** DATA TO PROCESS follows **
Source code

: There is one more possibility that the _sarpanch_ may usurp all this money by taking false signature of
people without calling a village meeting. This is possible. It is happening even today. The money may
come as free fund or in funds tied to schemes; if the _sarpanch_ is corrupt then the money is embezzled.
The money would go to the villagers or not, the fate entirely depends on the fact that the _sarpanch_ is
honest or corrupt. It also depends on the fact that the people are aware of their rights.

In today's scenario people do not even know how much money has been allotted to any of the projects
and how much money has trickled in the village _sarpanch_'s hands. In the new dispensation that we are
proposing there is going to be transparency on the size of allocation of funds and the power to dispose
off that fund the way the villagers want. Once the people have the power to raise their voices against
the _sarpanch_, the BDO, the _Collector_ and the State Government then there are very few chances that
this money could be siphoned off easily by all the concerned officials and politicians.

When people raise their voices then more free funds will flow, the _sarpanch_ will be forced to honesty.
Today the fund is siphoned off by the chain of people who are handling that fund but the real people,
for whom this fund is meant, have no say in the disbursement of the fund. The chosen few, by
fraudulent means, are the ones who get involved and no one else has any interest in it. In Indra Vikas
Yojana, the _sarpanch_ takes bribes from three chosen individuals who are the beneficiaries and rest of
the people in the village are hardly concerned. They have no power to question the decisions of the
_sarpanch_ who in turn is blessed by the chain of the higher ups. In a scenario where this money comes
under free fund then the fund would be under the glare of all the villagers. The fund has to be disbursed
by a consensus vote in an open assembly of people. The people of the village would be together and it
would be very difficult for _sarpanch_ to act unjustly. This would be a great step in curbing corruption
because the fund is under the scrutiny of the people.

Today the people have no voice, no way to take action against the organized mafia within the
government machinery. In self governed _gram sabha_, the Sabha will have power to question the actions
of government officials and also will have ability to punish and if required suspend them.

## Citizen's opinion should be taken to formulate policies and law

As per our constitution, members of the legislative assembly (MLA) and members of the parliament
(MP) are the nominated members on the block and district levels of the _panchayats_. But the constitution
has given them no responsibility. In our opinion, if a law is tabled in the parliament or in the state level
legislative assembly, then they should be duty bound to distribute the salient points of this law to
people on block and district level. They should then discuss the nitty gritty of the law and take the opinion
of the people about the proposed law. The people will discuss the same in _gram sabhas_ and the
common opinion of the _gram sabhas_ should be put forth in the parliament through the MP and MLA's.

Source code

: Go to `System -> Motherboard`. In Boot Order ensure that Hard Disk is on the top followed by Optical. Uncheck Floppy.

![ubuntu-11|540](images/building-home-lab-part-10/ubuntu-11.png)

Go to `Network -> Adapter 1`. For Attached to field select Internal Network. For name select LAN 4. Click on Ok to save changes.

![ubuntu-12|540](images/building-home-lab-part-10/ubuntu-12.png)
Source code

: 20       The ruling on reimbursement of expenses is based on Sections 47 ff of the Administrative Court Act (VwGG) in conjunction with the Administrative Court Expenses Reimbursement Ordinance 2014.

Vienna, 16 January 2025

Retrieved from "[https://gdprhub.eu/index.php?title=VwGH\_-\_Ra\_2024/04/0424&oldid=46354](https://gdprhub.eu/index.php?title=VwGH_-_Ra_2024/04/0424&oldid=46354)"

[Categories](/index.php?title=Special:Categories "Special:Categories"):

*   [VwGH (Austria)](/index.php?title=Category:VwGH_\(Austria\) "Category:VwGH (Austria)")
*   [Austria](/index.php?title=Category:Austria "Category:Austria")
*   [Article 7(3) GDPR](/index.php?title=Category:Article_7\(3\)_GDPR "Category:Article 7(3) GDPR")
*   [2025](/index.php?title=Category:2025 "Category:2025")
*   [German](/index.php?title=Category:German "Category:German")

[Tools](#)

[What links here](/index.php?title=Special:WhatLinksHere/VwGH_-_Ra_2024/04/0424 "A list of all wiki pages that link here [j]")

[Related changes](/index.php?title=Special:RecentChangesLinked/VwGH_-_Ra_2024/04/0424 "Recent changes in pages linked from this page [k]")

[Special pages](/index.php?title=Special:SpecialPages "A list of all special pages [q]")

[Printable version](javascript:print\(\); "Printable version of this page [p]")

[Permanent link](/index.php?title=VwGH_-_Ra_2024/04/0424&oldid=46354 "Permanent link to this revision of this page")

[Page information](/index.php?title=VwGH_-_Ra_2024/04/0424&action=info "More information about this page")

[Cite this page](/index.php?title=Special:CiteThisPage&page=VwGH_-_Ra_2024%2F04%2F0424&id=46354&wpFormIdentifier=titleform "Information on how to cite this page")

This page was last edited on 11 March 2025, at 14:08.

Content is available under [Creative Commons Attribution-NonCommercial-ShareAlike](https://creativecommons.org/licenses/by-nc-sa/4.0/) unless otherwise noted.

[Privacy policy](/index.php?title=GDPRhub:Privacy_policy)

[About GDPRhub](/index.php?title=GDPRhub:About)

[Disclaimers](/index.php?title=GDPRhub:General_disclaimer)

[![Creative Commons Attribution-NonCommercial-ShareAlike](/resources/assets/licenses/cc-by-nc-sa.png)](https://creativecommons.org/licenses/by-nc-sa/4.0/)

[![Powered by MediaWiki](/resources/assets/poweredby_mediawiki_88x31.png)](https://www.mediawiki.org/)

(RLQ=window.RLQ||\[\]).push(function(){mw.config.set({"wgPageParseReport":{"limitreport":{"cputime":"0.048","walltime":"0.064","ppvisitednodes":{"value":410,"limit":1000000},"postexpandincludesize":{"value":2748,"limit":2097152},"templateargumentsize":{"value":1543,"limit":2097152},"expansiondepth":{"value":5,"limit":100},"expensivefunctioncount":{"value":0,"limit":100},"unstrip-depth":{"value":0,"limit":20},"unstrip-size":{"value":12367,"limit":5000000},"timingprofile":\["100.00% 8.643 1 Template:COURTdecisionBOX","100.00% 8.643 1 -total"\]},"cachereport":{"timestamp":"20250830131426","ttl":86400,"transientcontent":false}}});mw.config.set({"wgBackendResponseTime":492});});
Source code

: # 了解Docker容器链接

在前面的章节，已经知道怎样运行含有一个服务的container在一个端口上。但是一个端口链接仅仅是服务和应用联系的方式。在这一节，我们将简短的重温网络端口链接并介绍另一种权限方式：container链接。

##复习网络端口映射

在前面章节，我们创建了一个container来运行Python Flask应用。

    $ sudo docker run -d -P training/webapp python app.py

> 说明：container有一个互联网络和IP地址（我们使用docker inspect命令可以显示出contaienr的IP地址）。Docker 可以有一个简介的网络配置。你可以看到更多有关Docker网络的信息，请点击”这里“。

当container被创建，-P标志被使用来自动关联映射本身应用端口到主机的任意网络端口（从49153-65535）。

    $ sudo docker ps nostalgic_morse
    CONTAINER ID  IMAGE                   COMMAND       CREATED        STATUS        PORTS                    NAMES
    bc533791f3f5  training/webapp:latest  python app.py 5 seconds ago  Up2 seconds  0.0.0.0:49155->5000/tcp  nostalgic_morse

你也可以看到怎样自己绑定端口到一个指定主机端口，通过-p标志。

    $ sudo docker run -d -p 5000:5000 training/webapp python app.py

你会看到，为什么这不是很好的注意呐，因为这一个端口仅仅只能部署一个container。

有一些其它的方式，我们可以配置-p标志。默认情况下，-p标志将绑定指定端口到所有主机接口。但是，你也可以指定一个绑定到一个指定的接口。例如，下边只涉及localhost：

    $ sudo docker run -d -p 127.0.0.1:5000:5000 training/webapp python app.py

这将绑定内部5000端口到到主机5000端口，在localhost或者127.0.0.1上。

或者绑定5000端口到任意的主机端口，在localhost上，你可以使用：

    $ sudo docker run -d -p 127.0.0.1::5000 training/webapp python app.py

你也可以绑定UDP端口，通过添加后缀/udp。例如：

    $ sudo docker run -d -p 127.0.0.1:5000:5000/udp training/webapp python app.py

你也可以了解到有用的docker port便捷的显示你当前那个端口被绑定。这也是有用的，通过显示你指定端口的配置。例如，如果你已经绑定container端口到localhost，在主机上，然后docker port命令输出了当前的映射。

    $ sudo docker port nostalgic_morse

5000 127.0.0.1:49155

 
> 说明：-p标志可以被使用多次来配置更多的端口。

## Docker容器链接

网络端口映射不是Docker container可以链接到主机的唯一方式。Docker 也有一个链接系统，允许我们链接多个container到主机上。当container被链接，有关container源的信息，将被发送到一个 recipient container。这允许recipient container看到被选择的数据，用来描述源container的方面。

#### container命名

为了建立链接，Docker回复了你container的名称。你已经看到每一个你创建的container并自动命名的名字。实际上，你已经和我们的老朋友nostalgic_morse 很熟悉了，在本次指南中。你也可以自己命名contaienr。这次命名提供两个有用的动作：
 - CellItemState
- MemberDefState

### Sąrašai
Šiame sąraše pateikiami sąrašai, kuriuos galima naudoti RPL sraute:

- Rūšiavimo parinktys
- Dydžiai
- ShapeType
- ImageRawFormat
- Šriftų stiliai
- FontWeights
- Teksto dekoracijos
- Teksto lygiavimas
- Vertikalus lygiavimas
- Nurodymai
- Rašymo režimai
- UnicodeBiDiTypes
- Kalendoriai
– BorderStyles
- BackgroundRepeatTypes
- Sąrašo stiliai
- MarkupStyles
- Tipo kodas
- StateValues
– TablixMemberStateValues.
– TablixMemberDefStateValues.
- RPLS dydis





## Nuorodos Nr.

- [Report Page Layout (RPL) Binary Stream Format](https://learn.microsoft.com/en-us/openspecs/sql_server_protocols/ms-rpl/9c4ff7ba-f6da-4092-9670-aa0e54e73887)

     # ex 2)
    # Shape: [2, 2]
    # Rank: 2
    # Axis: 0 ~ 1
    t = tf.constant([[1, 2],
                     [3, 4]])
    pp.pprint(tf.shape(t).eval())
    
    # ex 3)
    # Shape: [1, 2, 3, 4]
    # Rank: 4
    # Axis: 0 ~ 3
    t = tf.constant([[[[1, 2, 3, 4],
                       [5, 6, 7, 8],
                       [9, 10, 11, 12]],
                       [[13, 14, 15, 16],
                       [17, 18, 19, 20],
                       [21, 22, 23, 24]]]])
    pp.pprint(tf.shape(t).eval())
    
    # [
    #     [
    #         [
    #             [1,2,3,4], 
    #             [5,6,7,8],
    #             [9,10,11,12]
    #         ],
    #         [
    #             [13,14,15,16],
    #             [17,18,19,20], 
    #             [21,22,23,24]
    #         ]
** End of DATA TO PROCESS **
Can you format every line from the beginning of the rows up to and including the line with "this money could" as a JSON list of strings, one string per line, with blank lines left out?

▸ **RESPONSE AREA**:
[
  "Source code",
  ": There is one more possibility that the _sarpanch_ may usurp all this money by taking false signature of",
  "people without calling a village meeting. This is possible. It is happening even today. The money may",
  "come as free fund or in funds tied to schemes; if the _sarpanch_ is corrupt then the money is embezzled.",
  "The money would go to the villagers or not, the fate entirely depends on the fact that the _sarpanch_ is",
  "honest or corrupt. It also depends on the fact that the people are aware of their rights.",
  "In today's scenario people do not even know how much money has been allotted to any of the projects",
  "and how much money has trickled in the village _sarpanch_'s hands. In the new dispensation that we are",
  "proposing there is going to be transparency on the size of allocation of funds and the power to dispose",
  "off that fund the way the villagers want. Once the people have the power to raise their voices against",
  "the _sarpanch_, the BDO, the _Collector_ and the State Government then there are very few chances that",
  "this money could be siphoned off easily by all the concerned officials and politicians."
]